Who gets endometriosis?
The exact number of women who develop endometriosis is not known. This is because many women have endometriosis without symptoms, or with mild symptoms, and are never diagnosed. Investigations to diagnose endometriosis are only done if symptoms become troublesome and are not eased by initial treatments (see below). Estimates vary so that from about 1 in 10 to as many as 5 in 10 of all women develop some degree of endometriosis. If symptoms develop they typically begin between the ages of 25-40. Sometimes symptoms begin in the teenage years. Endometriosis can affect any woman. However.Sometimes it runs in families. Therefore, endometriosis is more common in close blood relatives of affected women. Endometriosis is rare in women past the menopause, as to develop endometriosis you need oestrogen, the female hormone. Oestrogen levels fall after the menopause. The combined oral contraceptive pill (often called ‘the pill’) reduces the risk of developing endometriosis.

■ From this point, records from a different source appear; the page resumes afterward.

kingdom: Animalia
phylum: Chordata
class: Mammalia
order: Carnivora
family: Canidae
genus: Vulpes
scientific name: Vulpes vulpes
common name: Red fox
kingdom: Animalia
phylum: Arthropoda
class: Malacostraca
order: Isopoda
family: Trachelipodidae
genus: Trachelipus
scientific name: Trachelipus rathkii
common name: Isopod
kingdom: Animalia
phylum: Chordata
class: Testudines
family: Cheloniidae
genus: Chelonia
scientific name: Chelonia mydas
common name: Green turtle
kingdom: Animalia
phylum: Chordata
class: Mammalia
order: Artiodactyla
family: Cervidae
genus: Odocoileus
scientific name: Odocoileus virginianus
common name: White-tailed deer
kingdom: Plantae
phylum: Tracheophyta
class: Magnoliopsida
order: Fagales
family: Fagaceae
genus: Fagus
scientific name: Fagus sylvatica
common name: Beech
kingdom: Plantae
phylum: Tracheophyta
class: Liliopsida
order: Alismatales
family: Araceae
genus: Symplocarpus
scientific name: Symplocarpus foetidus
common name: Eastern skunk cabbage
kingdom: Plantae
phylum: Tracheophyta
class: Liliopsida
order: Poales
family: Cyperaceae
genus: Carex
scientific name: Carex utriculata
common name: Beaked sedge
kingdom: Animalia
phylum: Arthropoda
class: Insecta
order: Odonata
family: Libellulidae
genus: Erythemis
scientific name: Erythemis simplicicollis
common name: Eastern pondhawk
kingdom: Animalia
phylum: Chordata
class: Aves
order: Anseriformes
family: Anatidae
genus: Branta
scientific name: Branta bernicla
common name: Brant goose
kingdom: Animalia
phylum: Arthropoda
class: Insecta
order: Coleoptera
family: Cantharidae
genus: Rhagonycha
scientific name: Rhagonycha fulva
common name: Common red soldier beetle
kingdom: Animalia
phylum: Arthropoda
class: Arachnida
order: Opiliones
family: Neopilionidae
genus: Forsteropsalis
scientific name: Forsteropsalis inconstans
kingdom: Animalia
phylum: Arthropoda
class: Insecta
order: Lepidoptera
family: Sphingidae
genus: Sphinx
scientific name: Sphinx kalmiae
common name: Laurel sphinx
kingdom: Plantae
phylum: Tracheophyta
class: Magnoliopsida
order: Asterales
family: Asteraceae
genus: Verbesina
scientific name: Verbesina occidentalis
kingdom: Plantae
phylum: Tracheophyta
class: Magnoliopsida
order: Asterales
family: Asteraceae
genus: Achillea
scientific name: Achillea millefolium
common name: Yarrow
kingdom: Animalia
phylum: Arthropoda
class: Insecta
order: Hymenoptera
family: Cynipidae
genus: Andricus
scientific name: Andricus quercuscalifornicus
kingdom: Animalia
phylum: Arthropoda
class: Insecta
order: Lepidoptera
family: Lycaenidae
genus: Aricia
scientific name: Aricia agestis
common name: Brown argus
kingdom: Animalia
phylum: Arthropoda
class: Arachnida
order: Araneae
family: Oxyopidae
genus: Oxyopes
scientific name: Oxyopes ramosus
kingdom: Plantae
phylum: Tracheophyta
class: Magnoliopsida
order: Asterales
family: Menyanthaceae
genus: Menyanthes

What causes endometriosis?
The exact cause is not known. It is thought that some cells from the womb (uterus) lining (the endometrium) get outside the uterus into the pelvic area. They get there by spilling backwards along the Fallopian tubes when you have a period. The ‘spilt’ endometrial cells then continue to survive next to the uterus, ovary, bladder, bowel, or Fallopian tube. The cells respond to the female hormone oestrogen, just like the lining of the uterus does each month. Throughout each month the cells multiply and swell, and then break down as if ready to be shed at the time of your period. However, because they are trapped inside the pelvic area, they cannot escape. They form patches of tissue called endometriosis. Patches of endometriosis tend to be ‘sticky’ and may join organs to each other. The medical term for this is adhesions. For example, the bladder or bowel may ‘stick’ to the uterus. Large patches of endometriosis may form into cysts which bleed each month when you have a period. The cysts can fill with dark blood; this is known as ‘chocolate cysts.